The anamorphic-widescreen transfer (at an aspect ratio of 1.78:1, not, as the back cover incorrectly states, 1.85:1) is beautiful, conveying the crystal clarity and the luminosity of the film's beautiful DV videography in brilliant, near-perfect detail.

Sound:

The Dolby Digital 2.0 soundtrack (in German and Russian, with optional English subtitles) is flawless; every nuance of the film's finely-recorded sound is here, with no audible traces of any distortions or imbalances.

Extras:

--Portrait, a 28-minute documentary short from 2002 by Russian filmmaker Sergei Loznitsa, who is documenting rural Russians and a forgotten, near-extinct agricultural way of life. Thematically, Portrait occupies similar territory to Bela Tarr's Sátántangó in its concern with people and places for whom the disappearance of communism and the onrush of capitalism is more a final blow than a liberation. Stylistically, Loznitsa has a Walker Evans-like sensitivity to human faces and bodies and the way they encapsulate experiences and conditions, as well as an eye for landscapes that evokes James Benning. The association with The Woman with the Five Elephants is quite loose (this, perhaps, could have been Svetlana Geier's fate had she remained in the USSR), but that hardly matters; the film is a bracing, gorgeous experience of its own, and its inclusion here is a not-untypical gift from Cinema Guild, which once again proves its dedication to giving us access to the best cinema has to offer--fine works that could easily have remained undeservedly obscure.

Direction a
According to the DVD review, what is the actual aspect ratio of the anamorphic-widescreen transfer?
The entries below have no connection to the DVD review.

Listed entries
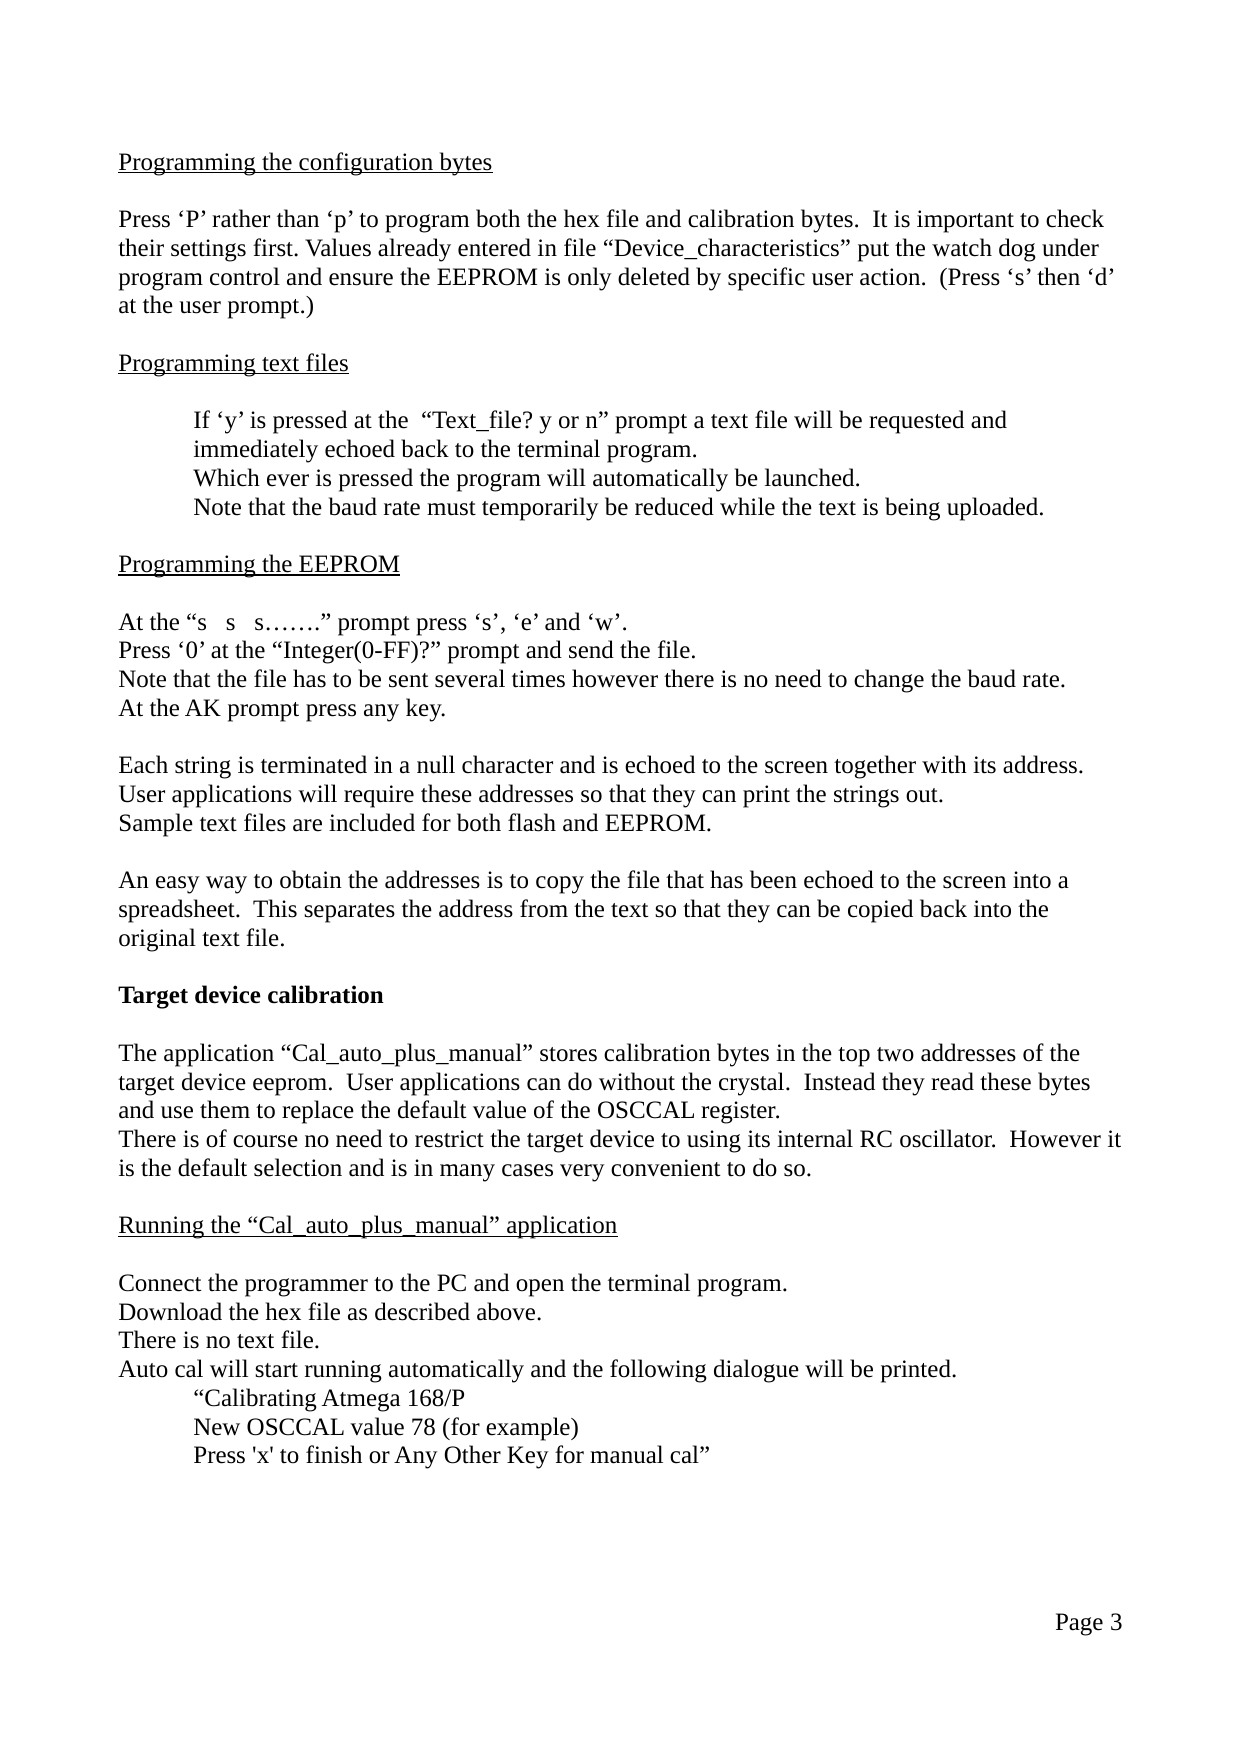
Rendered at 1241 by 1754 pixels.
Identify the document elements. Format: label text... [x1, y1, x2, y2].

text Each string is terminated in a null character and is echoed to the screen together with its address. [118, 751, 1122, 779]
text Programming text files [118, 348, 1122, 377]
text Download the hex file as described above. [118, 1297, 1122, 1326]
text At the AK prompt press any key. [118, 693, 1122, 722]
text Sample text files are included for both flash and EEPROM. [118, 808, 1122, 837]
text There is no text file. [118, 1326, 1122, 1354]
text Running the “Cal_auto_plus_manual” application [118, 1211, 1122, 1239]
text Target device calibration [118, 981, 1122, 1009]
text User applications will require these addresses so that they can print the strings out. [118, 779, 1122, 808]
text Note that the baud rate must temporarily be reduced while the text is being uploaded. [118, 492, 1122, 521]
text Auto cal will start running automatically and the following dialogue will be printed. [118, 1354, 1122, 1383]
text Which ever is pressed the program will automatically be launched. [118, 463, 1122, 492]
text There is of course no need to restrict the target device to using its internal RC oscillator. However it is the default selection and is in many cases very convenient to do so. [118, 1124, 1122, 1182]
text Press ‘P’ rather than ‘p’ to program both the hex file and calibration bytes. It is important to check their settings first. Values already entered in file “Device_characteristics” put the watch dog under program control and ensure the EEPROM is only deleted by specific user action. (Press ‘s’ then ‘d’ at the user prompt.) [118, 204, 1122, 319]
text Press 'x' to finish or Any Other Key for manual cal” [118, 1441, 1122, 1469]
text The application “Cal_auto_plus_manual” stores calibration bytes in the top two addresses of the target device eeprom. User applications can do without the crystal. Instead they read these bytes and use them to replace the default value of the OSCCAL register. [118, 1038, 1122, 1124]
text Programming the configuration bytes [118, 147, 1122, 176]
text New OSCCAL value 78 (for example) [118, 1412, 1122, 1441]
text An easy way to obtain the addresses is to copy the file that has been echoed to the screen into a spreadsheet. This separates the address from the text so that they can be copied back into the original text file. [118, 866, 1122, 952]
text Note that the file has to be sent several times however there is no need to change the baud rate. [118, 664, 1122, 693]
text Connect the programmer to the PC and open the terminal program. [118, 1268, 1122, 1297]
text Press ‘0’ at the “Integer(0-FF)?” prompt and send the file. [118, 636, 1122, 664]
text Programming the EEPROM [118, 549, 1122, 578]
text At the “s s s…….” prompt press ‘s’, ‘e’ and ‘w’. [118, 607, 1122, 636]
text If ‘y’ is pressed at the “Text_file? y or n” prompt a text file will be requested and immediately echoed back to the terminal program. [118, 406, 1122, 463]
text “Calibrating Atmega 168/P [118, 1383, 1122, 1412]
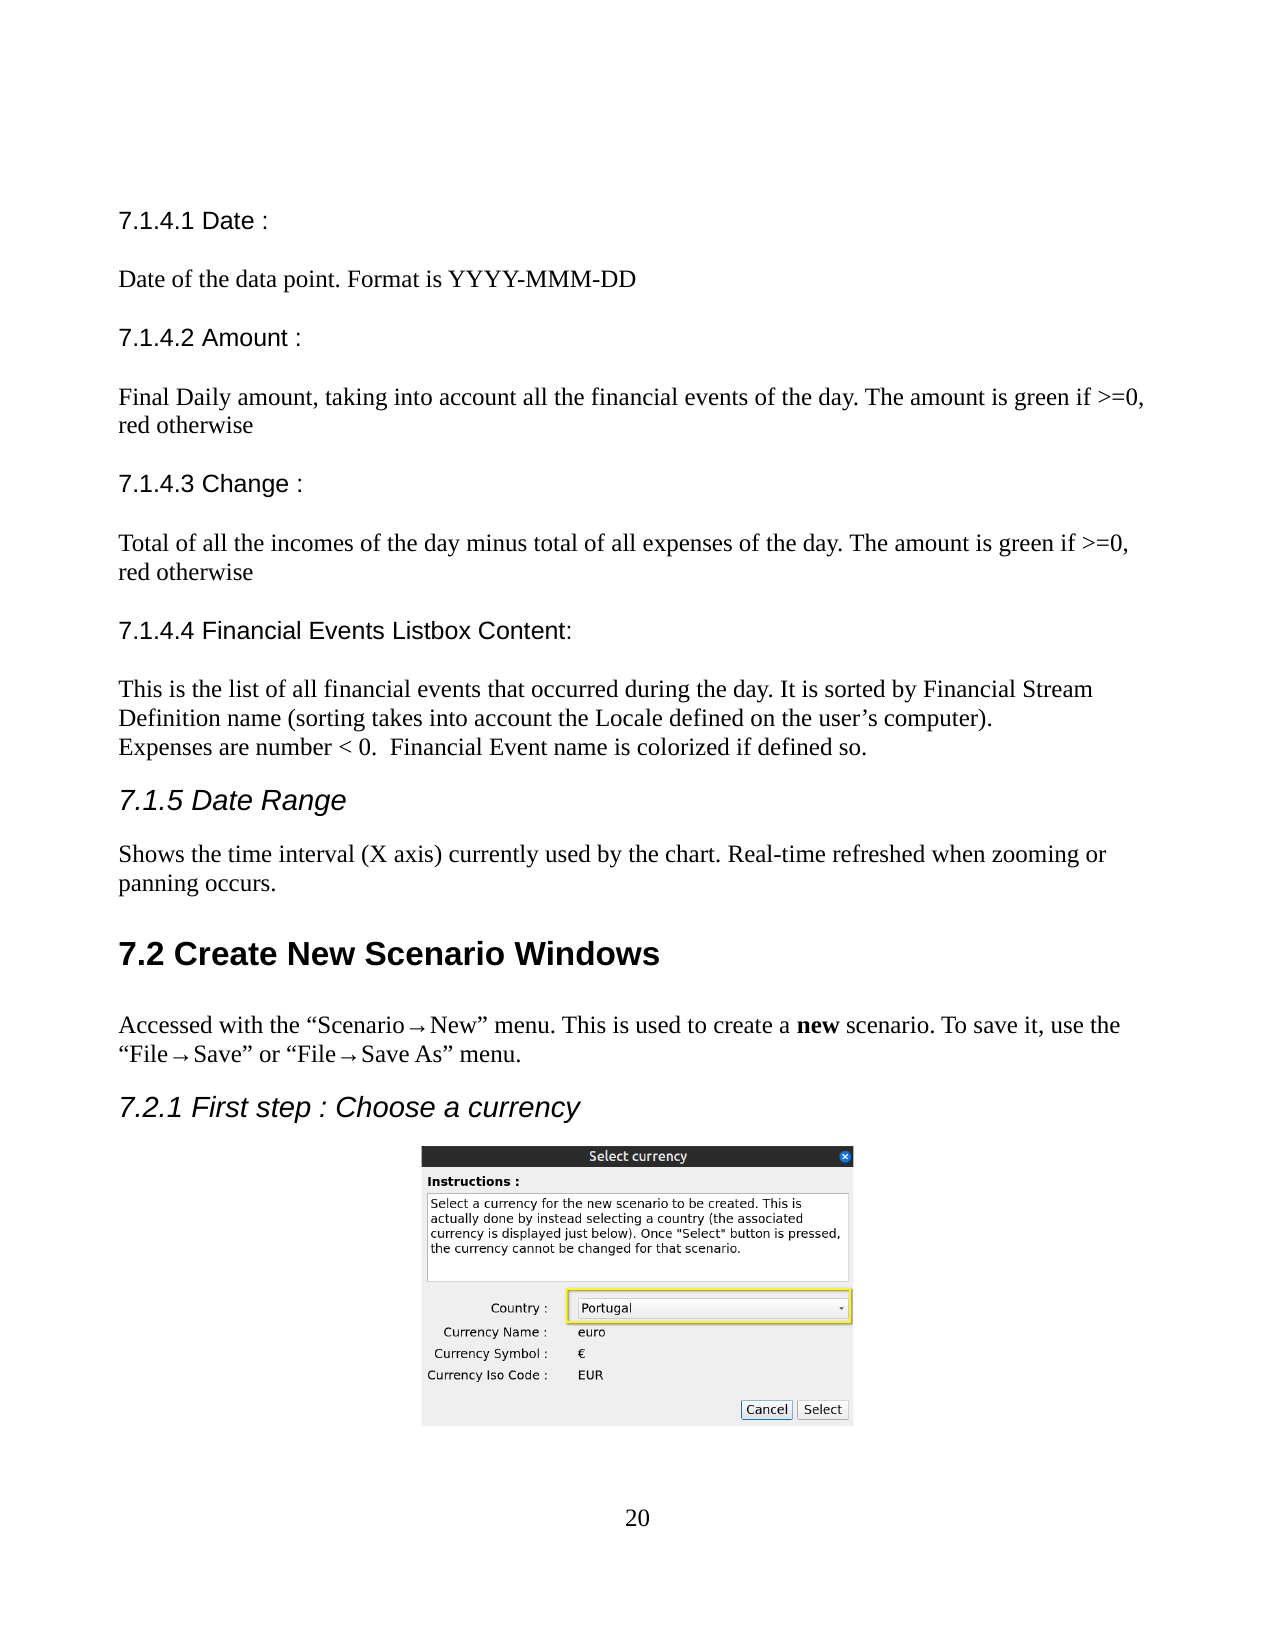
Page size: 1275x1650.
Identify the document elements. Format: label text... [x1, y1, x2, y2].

Direction b
From the entries, give the lines from the one containing "text Each string" through the one containing "text Note that the baud", both included, as a Markdown table with the columns Row and Entry line.

Expected output a
1.78:1

Expected output b
| Row | Entry line |
|---|---|
| 1 | text Each string is terminated in a null character and is echoed to the screen together with its address. [118, 751, 1122, 779] |
| 2 | text Programming text files [118, 348, 1122, 377] |
| 3 | text Download the hex file as described above. [118, 1297, 1122, 1326] |
| 4 | text At the AK prompt press any key. [118, 693, 1122, 722] |
| 5 | text Sample text files are included for both flash and EEPROM. [118, 808, 1122, 837] |
| 6 | text There is no text file. [118, 1326, 1122, 1354] |
| 7 | text Running the “Cal_auto_plus_manual” application [118, 1211, 1122, 1239] |
| 8 | text Target device calibration [118, 981, 1122, 1009] |
| 9 | text User applications will require these addresses so that they can print the strings out. [118, 779, 1122, 808] |
| 10 | text Note that the baud rate must temporarily be reduced while the text is being uploaded. [118, 492, 1122, 521] |